Osteocalcin is produced by osteoblasts, and it is an important marker of bone formation and osteoblastic activity. Physiologically, serum osteocalcin is increased in children, particularly during the first year of life and during puberty period characterized by rapidity of physical growth.27

β-crosslaps are secreted and released into the bloodstream by osteoclasts during bone resorption together with a mixture of protease which degrade the collagen fibrils into molecular fragments. It is an important marker for the degradation of mature type I collagen and bone resorption.
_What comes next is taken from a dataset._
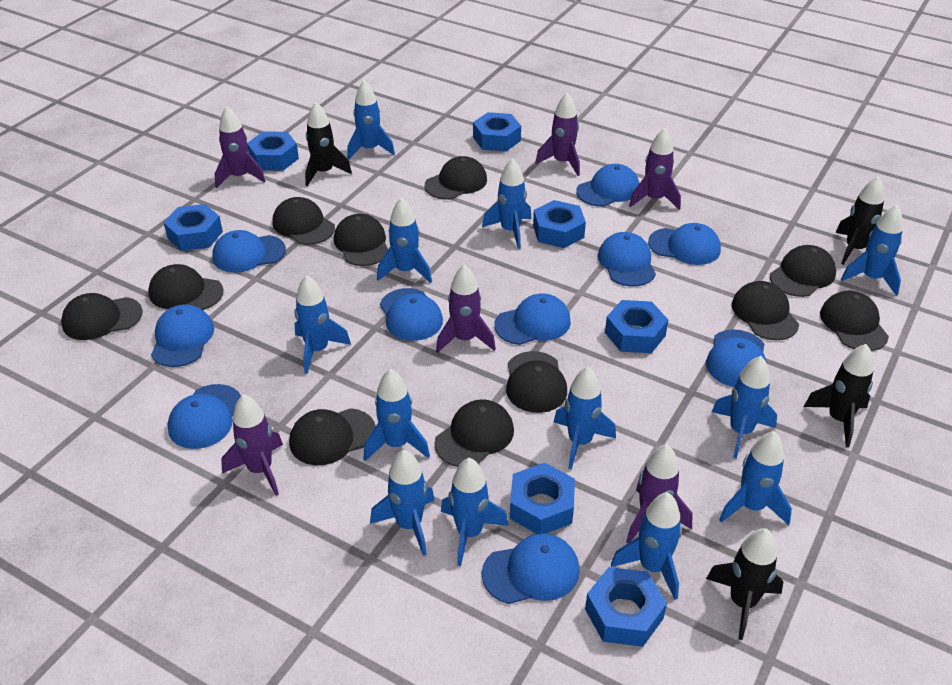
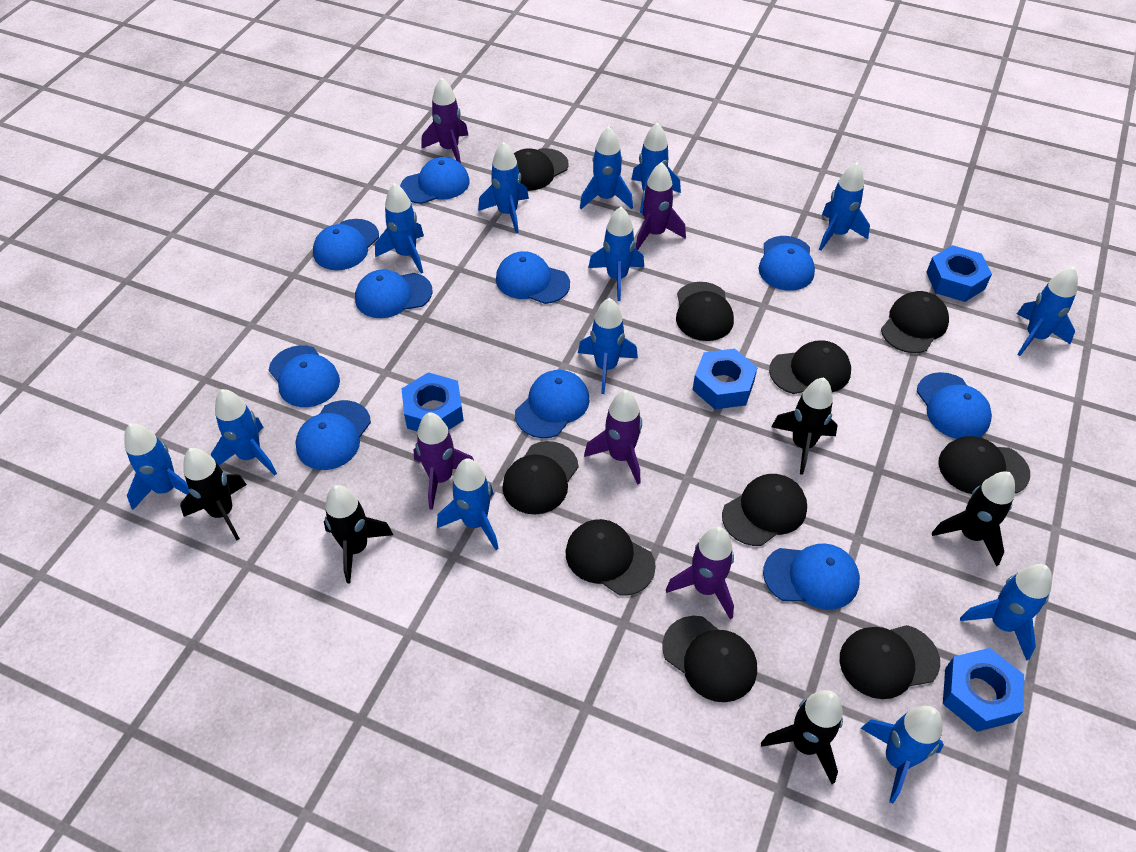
black cap: 11 -> 10
black rocket: 4 -> 5
blue nut: 7 -> 4
blue rocket: 12 -> 13
purple rocket: 6 -> 5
Its value is highest in neonates, reaches a nadir between 1 and 9 years of age and increases again during early adolescence in both sexes, attaining its peak earlier in girls than in boys.28 Pathological elevated levels of β-crosslaps are associated with osteoporosis and osteopenia.

When analyzing the serum levels of osteocalcin and β-crosslaps before and after pamidronate treatment, we observed a decrease in these bone markers with more than 20% for osteocalcin and more than 25% of the β-crosslaps after 6 months of pamidronate treatment.

The decrease in the serum osteocalcin after pamidronate treatment is a marker of an efficient response to it. The β-crosslaps decreased after antiresorptive medication, which means the improvement in bone metabolism with a stabile bone formation matrix under treatment, despite no statistical significance. All these factors demonstrate the complex mechanisms of this class of medication involved in bone matrix in OI patients.

According to our study, we can conclude that the serum alkaline phosphatase is not the best marker for the disturbance of the bone metabolism in OI but bone alkaline phosphatase together with serum osteocalcin is important bone turnover markers useful in the diagnosis and the monitoring of therapy in bone diseases.

The limitations of our study include the impossibility to perform genetic tests. In addition, it was very difficult to know in the cases presented, if OI was a familial disease or was a novo mutation because two patients came from orphanage.

In all our cases, the quality of life was improved for the patient and the family. Significant differences were found in the physical domain scores before and after antiresorptive treatment especially regarding body pain (43 versus 78, P<0.05) and physical functions (35 versus 85, P<0.05).

Conclusion

Treatment with pamidronate is beneficial for the patient with OI, family and society and increased the quality of life. It improved bone density and the clinical symptoms, improved mobility, reduced fracture frequency and prevented severe deformities. A significant improvement in the ability of walking and in the psycho-affective tonus of all patients with OI admitted in our hospital and their families was obtained after treatment with pamidronate. The independence and the autonomy of these patients increased, being able to move and/or to carry out normal light activities without fracture risk. Serum alkaline phosphatase is not a good marker for osteoporosis in children, while bone alkaline phosphatase significantly decreases after therapy with pamidronate and shows a good correlation between clinical aspects and evolution under treatment.